§ Problem details
Of all the lines below, return only those starting with the line holding "left ankle: (31, 176)" and going on through the line holding "left elbow: (42, 89)", exactly as written.

[Joint position lists]
● ● ● ● ● ● ●

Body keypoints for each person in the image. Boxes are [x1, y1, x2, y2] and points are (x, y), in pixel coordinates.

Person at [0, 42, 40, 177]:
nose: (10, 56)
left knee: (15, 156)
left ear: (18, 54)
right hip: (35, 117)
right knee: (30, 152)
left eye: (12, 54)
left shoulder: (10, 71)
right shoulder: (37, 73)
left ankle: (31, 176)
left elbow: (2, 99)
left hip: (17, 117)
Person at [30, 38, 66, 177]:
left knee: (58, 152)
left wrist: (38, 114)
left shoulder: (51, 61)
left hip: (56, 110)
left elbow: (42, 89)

● ● ● ● ● ● ●

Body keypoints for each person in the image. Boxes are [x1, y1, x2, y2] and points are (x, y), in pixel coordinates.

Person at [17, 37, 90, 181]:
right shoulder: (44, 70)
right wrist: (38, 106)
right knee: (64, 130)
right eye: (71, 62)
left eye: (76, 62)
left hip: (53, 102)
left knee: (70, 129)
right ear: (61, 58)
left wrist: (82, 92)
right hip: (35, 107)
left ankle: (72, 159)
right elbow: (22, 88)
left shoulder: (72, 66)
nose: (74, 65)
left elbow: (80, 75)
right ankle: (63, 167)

● ● ● ● ● ● ●

§ Exercise response
left ankle: (31, 176)
left elbow: (2, 99)
left hip: (17, 117)
Person at [30, 38, 66, 177]:
left knee: (58, 152)
left wrist: (38, 114)
left shoulder: (51, 61)
left hip: (56, 110)
left elbow: (42, 89)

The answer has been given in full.